* [Text segment]
The main() function reads the dataset then finetune our layoutlmv2 model on the dataset we created along with calculating the loss on training and the test data.

Flow of the main() function goes like : it then calls the get_labels() function to get the list of labels for the token classification task. The number of labels is computed and the padding label id is set to the CrossEntropyLoss().ignore_index. The function then initializes a LayoutlmConfig with the number of labels and downloads the pre-trained LayoutLM-base-uncased model. A LayoutlmForTokenClassification model is initialized using the downloaded LayoutlmConfig. The train_dataset is created using the FunsdDataset class and the train() function is called to train the model. The function then downloads the pre-trained BertTokenizer and initializes a new LayoutlmForTokenClassification model from the output directory. The evaluate() function is called to evaluate the trained model on the test dataset, and the function returns the evaluation result and predictions.

In conclusion, LayoutLMv2 is a powerful machine-learning model that can be used to finetune a model for classifying text in graph images. This method can provide valuable insights into the structure and content of graphs, making it easier to analyze and understand complex data. As the amount of data available continues to grow, LayoutLMv2 will become an increasingly important tool for businesses and organizations looking to gain insights from their data.

* [Records]

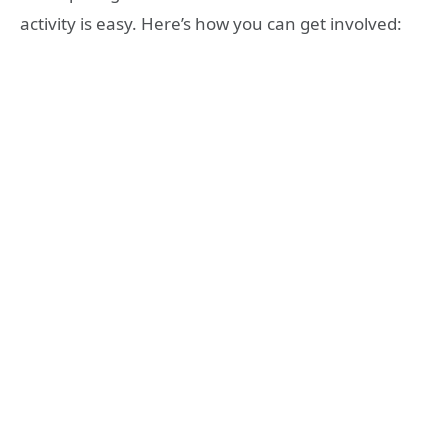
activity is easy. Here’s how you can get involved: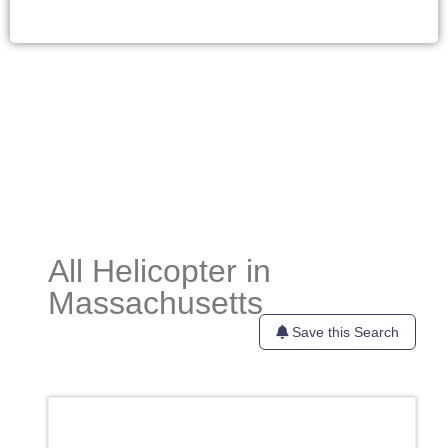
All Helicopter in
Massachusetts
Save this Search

* * *

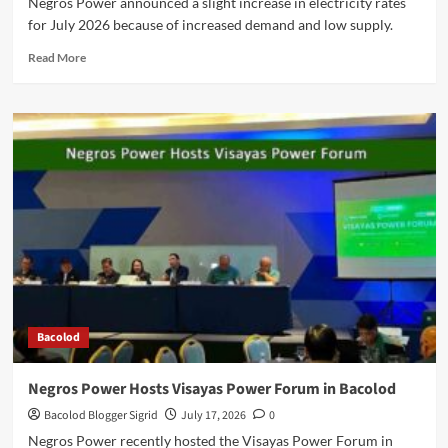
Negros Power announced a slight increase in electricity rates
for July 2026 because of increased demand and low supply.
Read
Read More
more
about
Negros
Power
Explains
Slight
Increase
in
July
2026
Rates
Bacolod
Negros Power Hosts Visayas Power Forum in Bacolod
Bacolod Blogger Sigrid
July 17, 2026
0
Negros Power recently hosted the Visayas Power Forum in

* [Tasks]
- a) Retype the LayoutLMv2 passage from "In conclusion, LayoutLMv2" to "from their data.".
- b) In the LayoutLMv2 passage, what is the padding label id set to?
- c) Proceed with the LayoutLMv2 passage from the point where it stops.

* [Written responses]
- a)
In conclusion, LayoutLMv2 is a powerful machine-learning model that can be used to finetune a model for classifying text in graph images. This method can provide valuable insights into the structure and content of graphs, making it easier to analyze and understand complex data. As the amount of data available continues to grow, LayoutLMv2 will become an increasingly important tool for businesses and organizations looking to gain insights from their data.

- b) CrossEntropyLoss().ignore_index

- c)
Contour detection and Rule-based methods

In addition to using LayoutLMv2, another method for analyzing graphs is to use contour detection and basic mathematics to classify the text extracted from the image. This method is particularly useful for analyzing bar charts, where the bars themselves are the primary means of conveying information.

The first step in this method is to use computer vision techniques to detect the bars in the graph image. This can be done using contour detection, which identifies the outlines of objects in an image. Once the bars have been detected, the height and position of each bar can be extracted using basic mathematics.

Once the heights and positions of the bars have been extracted, the next step is to identify the labels for the x-axis and y-axis. This can be done using NLP techniques to analyze the text in the graph image. The labels for the x-axis and y-axis can then be mapped to the corresponding bars using the positions of the bars and the position of the labels.

You can find the working for this from this colab notebook : https://github.com/ShubhamMehla3/graph-ocr/blob/main/inference.ipynb

To test this code you can also download the horizontal bar graph image from here :

https://github.com/ShubhamMehla3/graph-ocr/tree/main/images

Code Walkthrough

Using contour detection to detect all the bars present in the graph image. To enhance the effectiveness of the contour detection algorithm for detecting all the bars present in the graph image, several filters can be applied. These filters can help to improve the accuracy and quality of the contour detection results. Examples of filters that can be utilized include Gaussian smoothing, thresholding, and edge detection. Gaussian smoothing can help to reduce noise and unwanted details in the image, while thresholding can help to segment the image into distinct regions based on pixel intensity. Edge detection, on the other hand, can help to identify the boundaries of the bars and other features present in the image. By employing such filters, the contour detection algorithm can be made more robust and accurate in detecting all the bars present in the graph image.

def calc_contours(image_path):
  img = cv2.imread(image_path)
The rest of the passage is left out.